Tuesday, October 09, 2007



ONE OF THOSE "THIS DAY IN HISTORY DEALS"

On this date, in 1635, the Massachusetts Bay Colony banished Roger Williams, finding him guilty of spreading new and dangerous opinions. Williams preached religious tolerance in the sense that the government should not enforce religious views. The leaders of the Colony called his views “Satan’s policy”.

The theological dispute concerned the first “table” of the Ten Commandments. The leaders of the colony felt it was the duty of the civil government to enforce all of the commandments, including the first table. That meant heretics were tried under civil law. Williams maintained they should only enforce the second table. Governor John Winthrop, ancestor of John Kerry, noted the judicial proceedings in his journal.

Williams left the Colony and bought land from the Narragansett Indians upon which he and his followers established a settlement called Providence.

Williams was an English Puritan who came to America hoping for religious freedom. He was a Separatist. He wanted the Puritans to break with the Church of England, the national church of Great Britain. He came to America to avoid arrest in England.

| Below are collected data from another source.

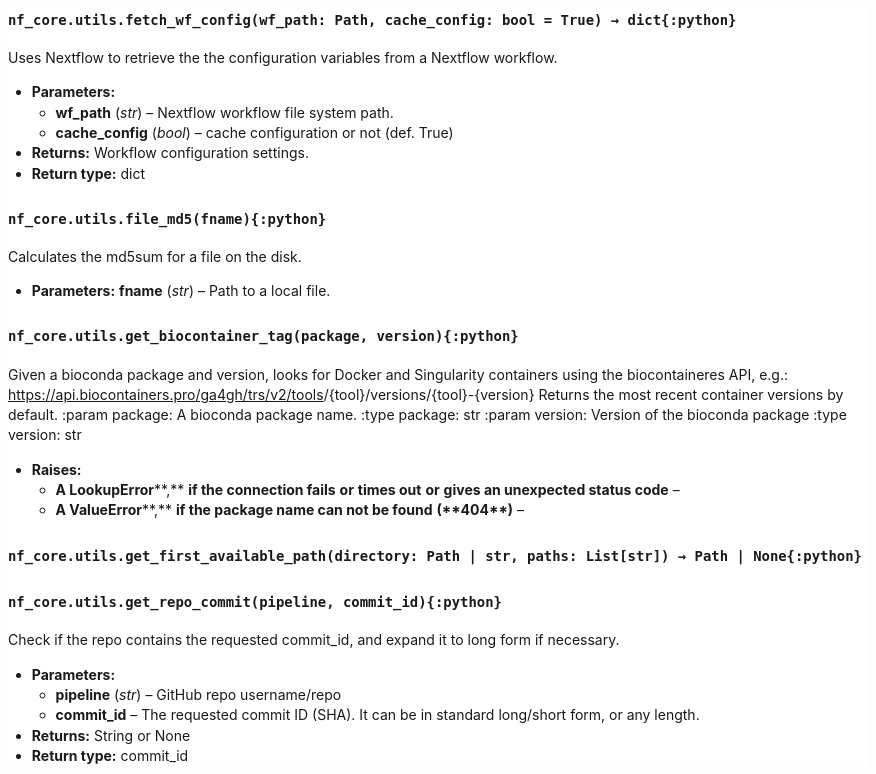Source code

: ### `nf_core.utils.fetch_wf_config(wf_path: Path, cache_config: bool = True) → dict{:python}`

Uses Nextflow to retrieve the the configuration variables
from a Nextflow workflow.

- **Parameters:**
  - **wf_path** (_str_) – Nextflow workflow file system path.
  - **cache_config** (_bool_) – cache configuration or not (def. True)
- **Returns:**
  Workflow configuration settings.
- **Return type:**
  dict

### `nf_core.utils.file_md5(fname){:python}`

Calculates the md5sum for a file on the disk.

- **Parameters:**
  **fname** (_str_) – Path to a local file.

### `nf_core.utils.get_biocontainer_tag(package, version){:python}`

Given a bioconda package and version, looks for Docker and Singularity containers
using the biocontaineres API, e.g.:
<https://api.biocontainers.pro/ga4gh/trs/v2/tools>/{tool}/versions/{tool}-{version}
Returns the most recent container versions by default.
:param package: A bioconda package name.
:type package: str
:param version: Version of the bioconda package
:type version: str

- **Raises:**
  - **A LookupError**\*\*,\*\* **if the connection fails** **or** **times out** **or** **gives an unexpected status code** –
  - **A ValueError**\*\*,\*\* **if the package name can not be found** **(\*\***404\***\*)** –

### `nf_core.utils.get_first_available_path(directory: Path | str, paths: List[str]) → Path | None{:python}`

### `nf_core.utils.get_repo_commit(pipeline, commit_id){:python}`

Check if the repo contains the requested commit_id, and expand it to long form if necessary.

- **Parameters:**
  - **pipeline** (_str_) – GitHub repo username/repo
  - **commit_id** – The requested commit ID (SHA). It can be in standard long/short form, or any length.
- **Returns:**
  String or None
- **Return type:**
  commit_id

Williams is credited by many with establishing the first Baptist church in America. Southern Baptists often claim him as a supporter of separation of church and state, except when they are interfering with the operation of the state. Williams considered himself a friend to the Indians, but he did not try to convert them to Christianity.

Williams began to call himself a Baptist, but, like many Baptists today, he didn’t stay one. Later he called himself a "seeker". I haven’t researched to see if this is where the “seeker friendly” service started. But, he certainly became a forerunner of the nondenominational Christian.

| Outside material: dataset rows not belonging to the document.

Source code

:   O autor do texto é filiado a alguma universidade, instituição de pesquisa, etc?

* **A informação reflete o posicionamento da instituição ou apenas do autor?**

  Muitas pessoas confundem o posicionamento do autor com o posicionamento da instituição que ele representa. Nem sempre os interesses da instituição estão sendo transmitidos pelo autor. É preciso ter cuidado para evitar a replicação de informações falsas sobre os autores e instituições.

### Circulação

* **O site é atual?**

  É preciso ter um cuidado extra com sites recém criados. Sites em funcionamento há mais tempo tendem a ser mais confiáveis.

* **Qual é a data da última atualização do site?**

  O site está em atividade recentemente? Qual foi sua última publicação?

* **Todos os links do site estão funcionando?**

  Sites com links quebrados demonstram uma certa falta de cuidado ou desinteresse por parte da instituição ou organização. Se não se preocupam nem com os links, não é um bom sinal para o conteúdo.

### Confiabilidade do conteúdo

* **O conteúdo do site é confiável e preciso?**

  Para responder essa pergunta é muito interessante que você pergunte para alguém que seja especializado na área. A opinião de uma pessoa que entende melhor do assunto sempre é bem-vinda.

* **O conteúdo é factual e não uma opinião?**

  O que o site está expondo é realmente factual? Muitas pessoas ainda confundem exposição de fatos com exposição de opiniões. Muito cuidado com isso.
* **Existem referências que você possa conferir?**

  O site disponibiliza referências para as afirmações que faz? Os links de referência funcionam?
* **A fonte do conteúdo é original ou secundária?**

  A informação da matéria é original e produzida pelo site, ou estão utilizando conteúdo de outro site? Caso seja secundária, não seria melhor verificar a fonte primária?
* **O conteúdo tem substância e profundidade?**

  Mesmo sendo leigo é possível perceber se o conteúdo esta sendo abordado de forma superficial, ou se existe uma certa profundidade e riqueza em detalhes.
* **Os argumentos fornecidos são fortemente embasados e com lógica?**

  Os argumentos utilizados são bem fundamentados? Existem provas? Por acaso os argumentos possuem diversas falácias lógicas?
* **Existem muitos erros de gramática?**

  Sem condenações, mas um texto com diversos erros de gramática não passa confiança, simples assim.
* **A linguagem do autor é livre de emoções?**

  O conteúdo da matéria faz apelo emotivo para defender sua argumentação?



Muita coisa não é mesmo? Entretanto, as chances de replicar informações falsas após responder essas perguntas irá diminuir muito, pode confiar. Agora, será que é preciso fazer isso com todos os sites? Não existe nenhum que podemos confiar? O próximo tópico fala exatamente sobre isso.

Williams prevailed in the long run. At least his ideas did. None of the commands of the first table are now enforced in civil law. Only three of the commands of the second table (murder, theft and perjury)are enforced by civil law. Williams was the first to use the term "wall of separation" between Church and State. Thomas Jefferson later appropriated the term for his letter to the Danbury Baptists. Lots of people today think it is in the Constitution, but it is not.

Williams is also know in connection with Anne Hutchinson. Men in the Colony held meetings on policy and theology to which women were not admitted. (Modern Baptists call those deacon's meetings.) Hutchinson held meetings at her house where women were included. They often discussed theology and often expressed views opposed to those of the leaders. Governor Winthrop had Hutchinson exiled from the colony. Where did she go? She went to join the settlement of Roger Williams, who tolerated religious varieties. Hutchinson was later captured and killed by Indians.

Maybe Williams should have tried to convert them.